Communications Engineering (Jun 2024)

Design, modeling, and manufacturing of high strain composites for space deployable structures

  • Xiaofei Ma,
  • Ning An,
  • Qiang Cong,
  • Jiang-Bo Bai,
  • Minger Wu,
  • Yan Xu,
  • Jinxiong Zhou,
  • Dayu Zhang,
  • Taotao Zhang,
  • Ruiwen Guo,
  • Huanxiao Li,
  • Yizhe Wang,
  • Xiaotao Zhou,
  • Jialong Zhu,
  • Xin Jin,
  • Yuqing Feng,
  • Di Wu,
  • Tian-Wei Liu,
  • Zhongxi Yan,
  • Tong Wu,
  • Haotian Xi,
  • Qilong Jia

DOI
https://doi.org/10.1038/s44172-024-00223-2
Journal volume & issue
Vol. 3, no. 1
pp. 1 – 18

Abstract

Read online

Abstract The demand for larger and lighter mechanisms for next-generation space missions necessitates using deployable structures.

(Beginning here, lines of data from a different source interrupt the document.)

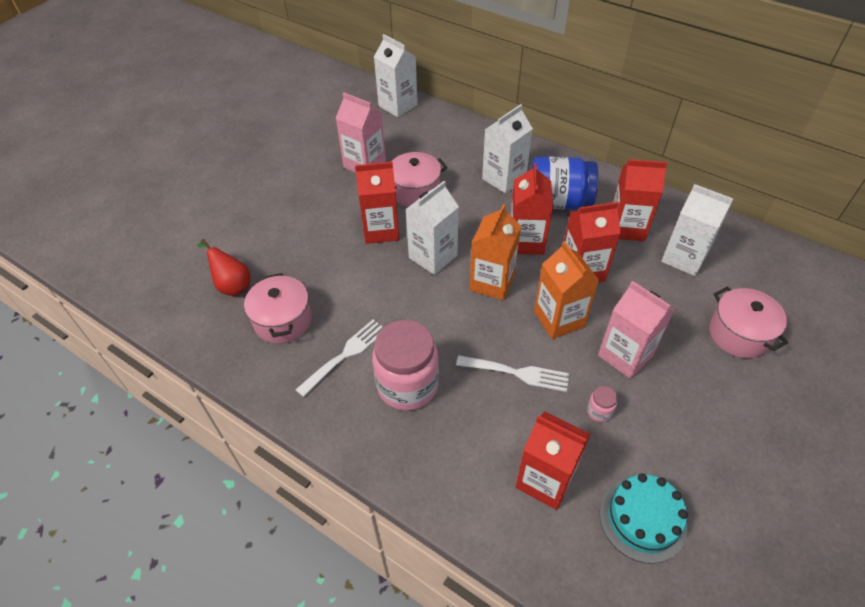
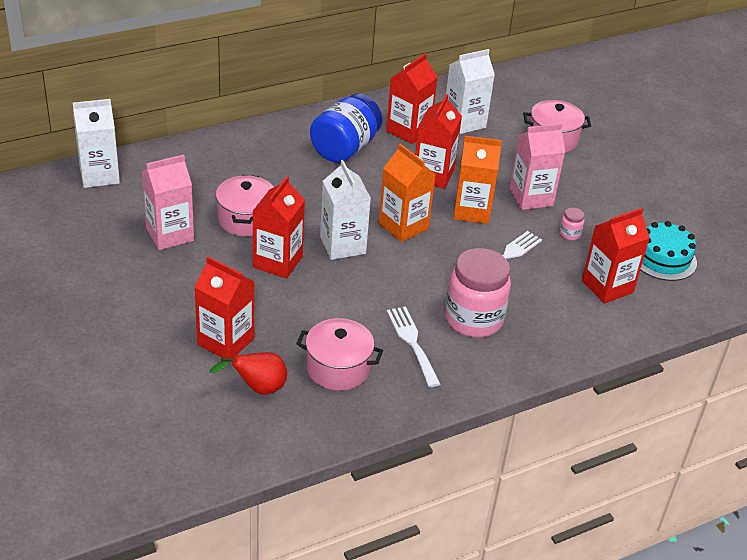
camera: 65 degrees left, 10 degrees down
(504, 178) = (284, 162): white carton -> none
(526, 241) = (374, 187): red carton -> red carton (225, 341)

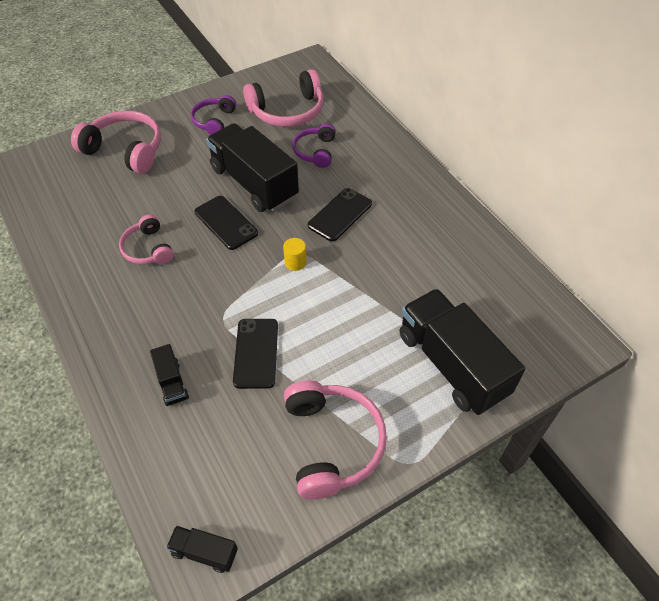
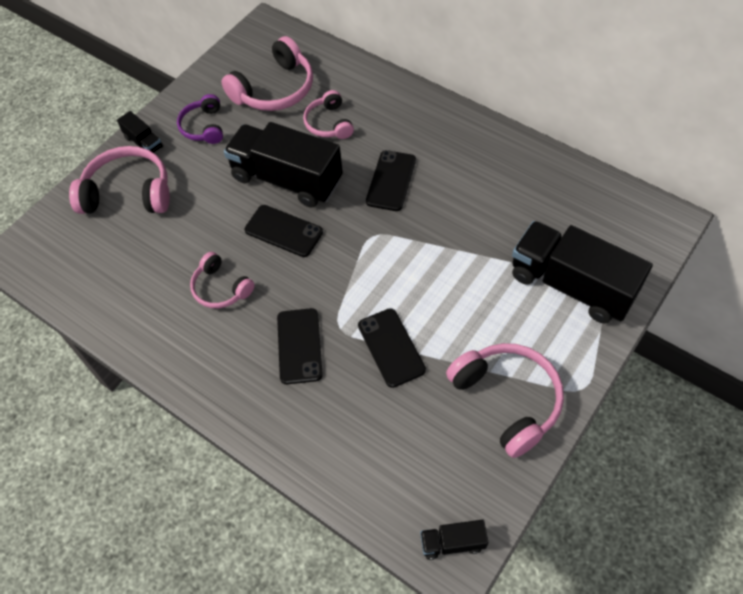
camera: 20 degrees left, 5 degrees up
(172, 382) = (329, 408): black truck -> black truck (144, 142)
(180, 320) = (299, 346): none -> black phone
(295, 262) = (376, 245): yellow cylinder -> none
(315, 151) = (329, 123): purple headphones -> pink headphones

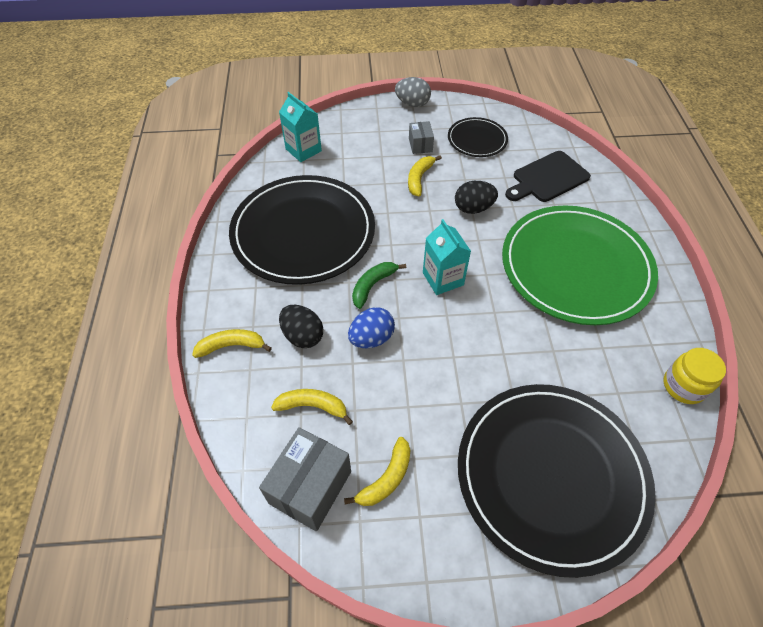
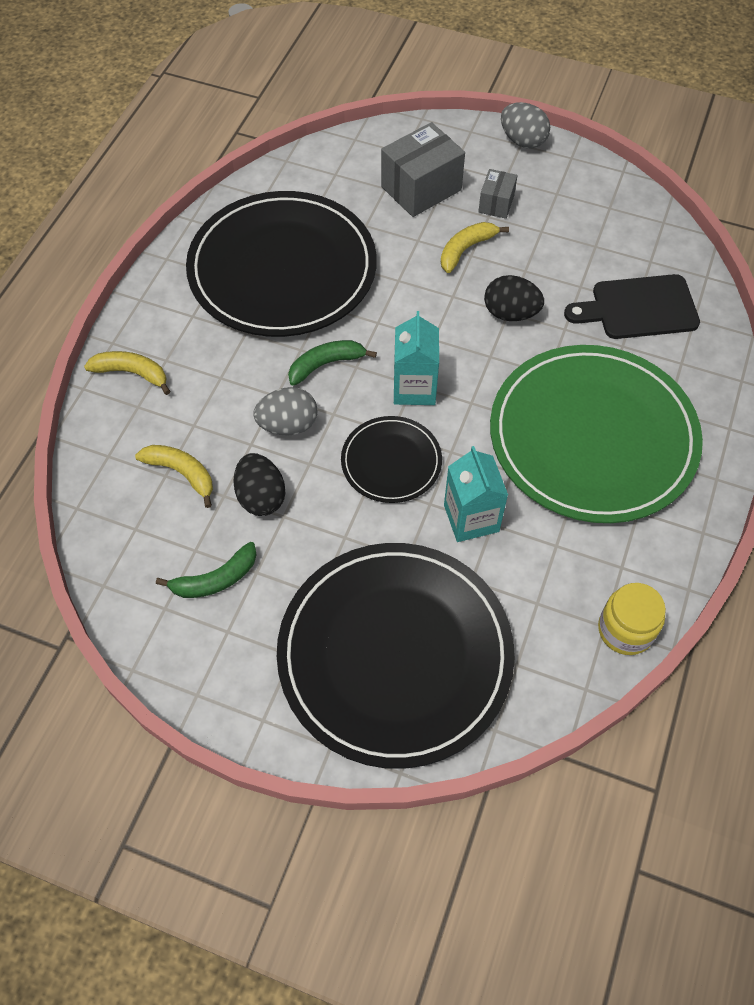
camera: 25 degrees right, 5 degrees up
(303, 150) = (342, 161): turquoise carton -> turquoise carton (471, 518)
(303, 336) = (213, 392): black egg -> black egg (261, 497)
(310, 487) = (133, 553): grey box -> grey box (421, 188)
(371, 338) = (288, 425): blue egg -> grey egg
(386, 478) = (215, 579): yellow banana -> green banana
(477, 139) = (578, 221): black plate -> black plate (391, 461)

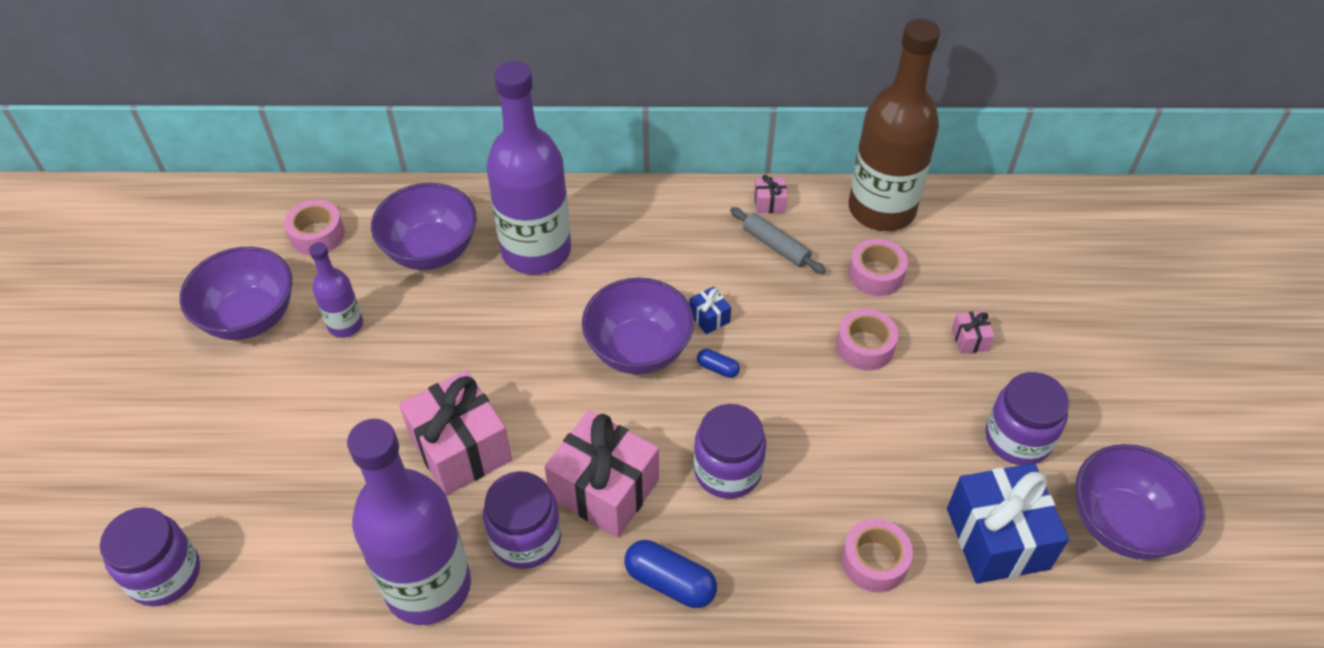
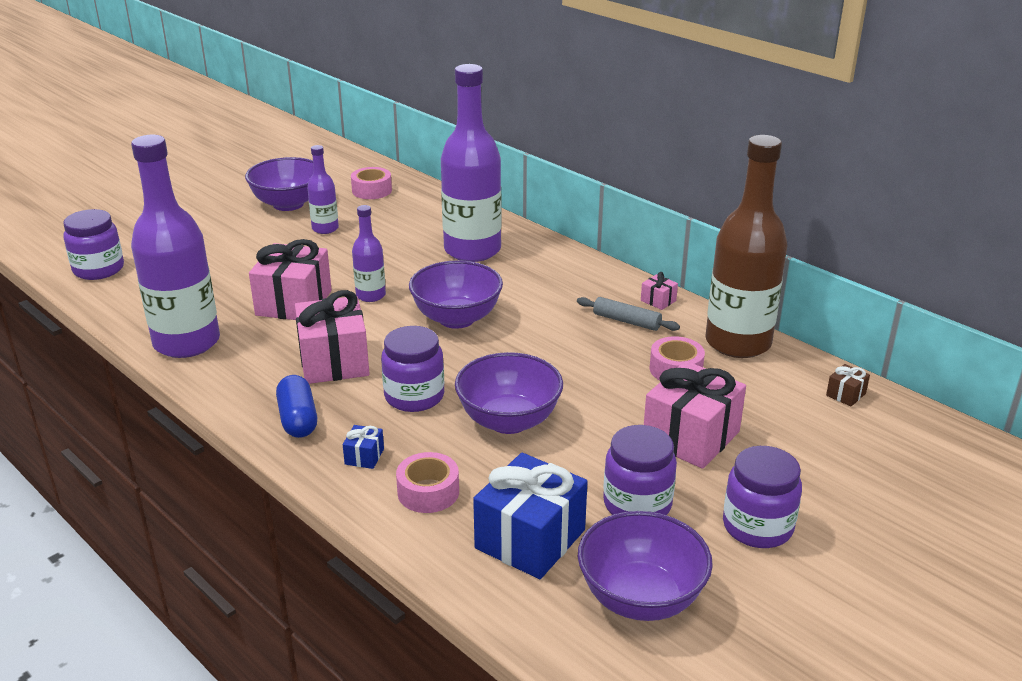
camera: 45 degrees right, 20 degrees down
(431, 251) = (416, 223): purple bowl -> purple bowl (509, 421)
(522, 381) = (371, 295): none -> purple bottle
(526, 538) = (261, 354): purple jar -> purple jar (757, 527)
(709, 317) = (524, 328): blue gift -> blue gift (364, 456)
(717, 368) = (489, 352): blue capsule -> none
(776, 246) = (626, 321): grey rolling pin -> grey rolling pin turned 60 degrees counterclockwise
(865, 346) = (604, 396): pink tape -> none
(970, 339) = (691, 437): pink gift -> pink gift, size x2.34
(1009, 211) = (845, 394): none -> brown gift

High-strain fiber polymer composites show considerable promise for such applications due to their exceptional strength-to-weight ratio, manufacturing versatility, packaging efficiency, and capacity for self-deployment using stored strain energy. However, a significant challenge in using composite deployable structures for space applications arises from the unavoidable extended stowage periods before they are deployed into their operational configuration in orbit. During the stowage period, the polymers within the composites experience material degradation due to their inherent viscoelastic and/or plastic properties, causing stress relaxation and accumulation of plastic strains, thereby reducing the deployment capability and resulting in issues related to recovery accuracy. This paper aims to give a state-of-the-art review of recent advances in the design, modeling, and manufacturing of high-strain composites for deployable structures in space applications, emphasizing the long-term stowage effects. This review is intended to initiate discussion of future research to enable efficient, robust, and accurate design of composite deployable structures that account for the enduring challenges posed by long-term stowage effects.